YOUR OBJECTIVE: Retype exactly the lines below, starting with the line that contains "主義（constitutionalism）と「その向こう側」へと連なる" and ending with the last line; leave out any pictures.

Stored items
_ _ _ _

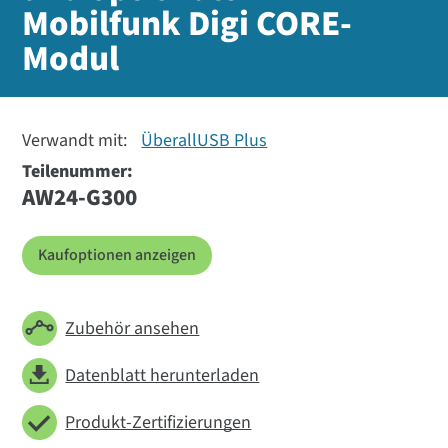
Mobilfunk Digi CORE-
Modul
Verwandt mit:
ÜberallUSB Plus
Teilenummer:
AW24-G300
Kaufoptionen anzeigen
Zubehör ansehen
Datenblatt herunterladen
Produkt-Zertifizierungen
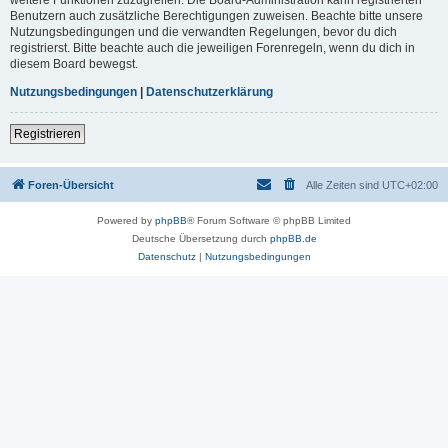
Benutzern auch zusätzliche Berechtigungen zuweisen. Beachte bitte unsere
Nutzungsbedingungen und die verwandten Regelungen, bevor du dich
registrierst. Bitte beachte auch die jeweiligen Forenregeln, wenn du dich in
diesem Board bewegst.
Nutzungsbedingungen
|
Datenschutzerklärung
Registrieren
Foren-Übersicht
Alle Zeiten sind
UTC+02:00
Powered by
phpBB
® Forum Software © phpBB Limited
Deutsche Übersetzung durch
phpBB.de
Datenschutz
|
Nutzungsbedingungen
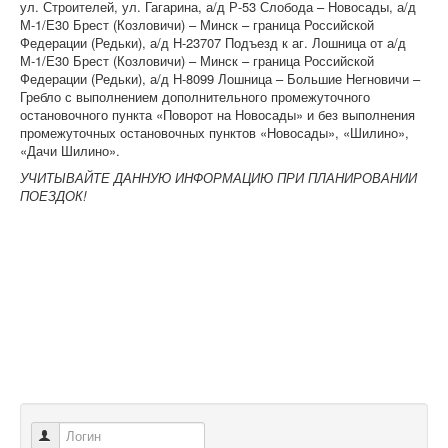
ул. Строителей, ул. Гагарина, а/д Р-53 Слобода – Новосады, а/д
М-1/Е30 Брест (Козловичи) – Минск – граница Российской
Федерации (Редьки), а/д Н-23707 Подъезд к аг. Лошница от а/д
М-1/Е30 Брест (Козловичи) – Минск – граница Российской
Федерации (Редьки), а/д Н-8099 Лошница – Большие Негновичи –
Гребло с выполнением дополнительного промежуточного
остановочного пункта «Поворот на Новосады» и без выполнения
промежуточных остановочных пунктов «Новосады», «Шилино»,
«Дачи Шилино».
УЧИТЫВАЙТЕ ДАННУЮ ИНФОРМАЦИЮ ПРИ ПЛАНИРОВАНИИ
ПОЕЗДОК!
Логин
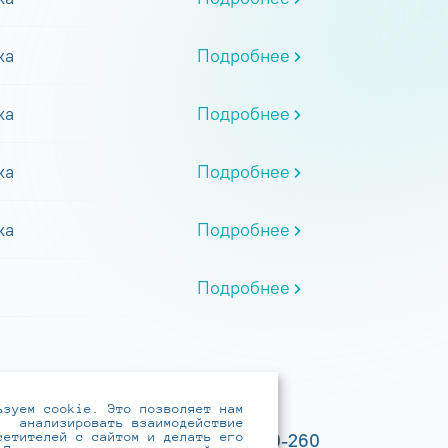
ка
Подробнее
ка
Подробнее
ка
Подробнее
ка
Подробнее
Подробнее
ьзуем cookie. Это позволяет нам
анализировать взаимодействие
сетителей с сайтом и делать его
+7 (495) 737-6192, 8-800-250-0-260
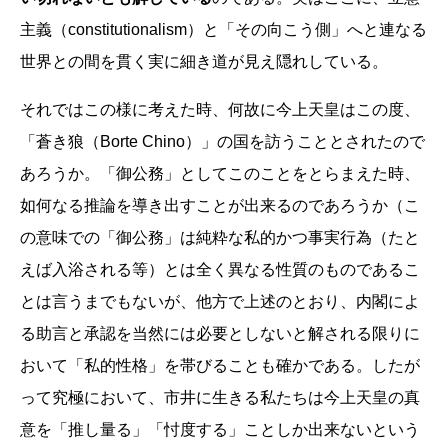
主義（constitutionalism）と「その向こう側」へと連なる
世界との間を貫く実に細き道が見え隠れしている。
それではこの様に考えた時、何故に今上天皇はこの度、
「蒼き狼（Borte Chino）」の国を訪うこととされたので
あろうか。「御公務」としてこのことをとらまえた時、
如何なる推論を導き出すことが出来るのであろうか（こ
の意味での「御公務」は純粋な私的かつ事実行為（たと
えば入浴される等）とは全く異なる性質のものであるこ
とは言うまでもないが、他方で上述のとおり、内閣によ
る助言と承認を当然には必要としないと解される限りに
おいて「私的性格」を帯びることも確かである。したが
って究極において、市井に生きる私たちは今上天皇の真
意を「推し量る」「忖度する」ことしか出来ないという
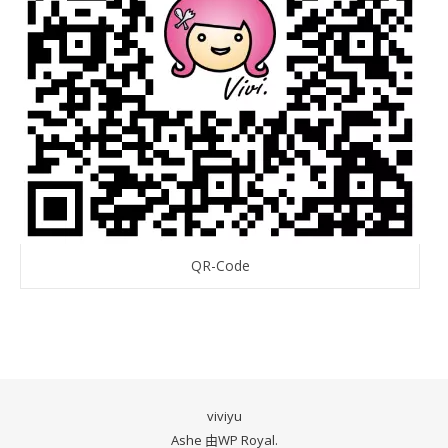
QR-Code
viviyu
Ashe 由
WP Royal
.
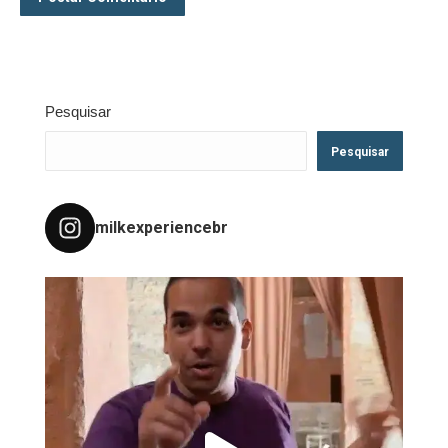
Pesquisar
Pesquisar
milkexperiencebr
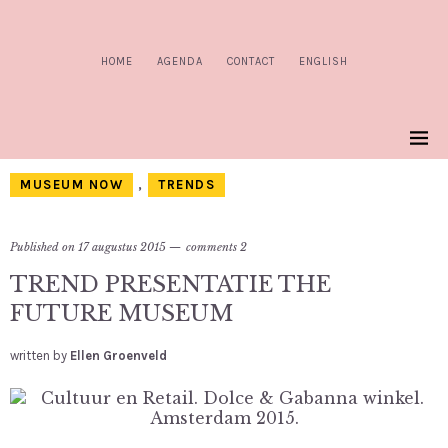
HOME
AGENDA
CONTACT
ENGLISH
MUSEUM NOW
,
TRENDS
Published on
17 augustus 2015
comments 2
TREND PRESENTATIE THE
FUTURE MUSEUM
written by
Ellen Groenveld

_ _ _ _

YOUR RESPONSE:
主義（constitutionalism）と「その向こう側」へと連なる
世界との間を貫く実に細き道が見え隠れしている。
それではこの様に考えた時、何故に今上天皇はこの度、
「蒼き狼（Borte Chino）」の国を訪うこととされたので
あろうか。「御公務」としてこのことをとらまえた時、
如何なる推論を導き出すことが出来るのであろうか（こ
の意味での「御公務」は純粋な私的かつ事実行為（たと
えば入浴される等）とは全く異なる性質のものであるこ
とは言うまでもないが、他方で上述のとおり、内閣によ
る助言と承認を当然には必要としないと解される限りに
おいて「私的性格」を帯びることも確かである。したが
って究極において、市井に生きる私たちは今上天皇の真
意を「推し量る」「忖度する」ことしか出来ないという
QR-Code
viviyu
Ashe 由
WP Royal
.
Pesquisar
Pesquisar
milkexperiencebr
HOME
AGENDA
CONTACT
ENGLISH
MUSEUM NOW
,
TRENDS
Published on
17 augustus 2015
comments 2
TREND PRESENTATIE THE
FUTURE MUSEUM
written by
Ellen Groenveld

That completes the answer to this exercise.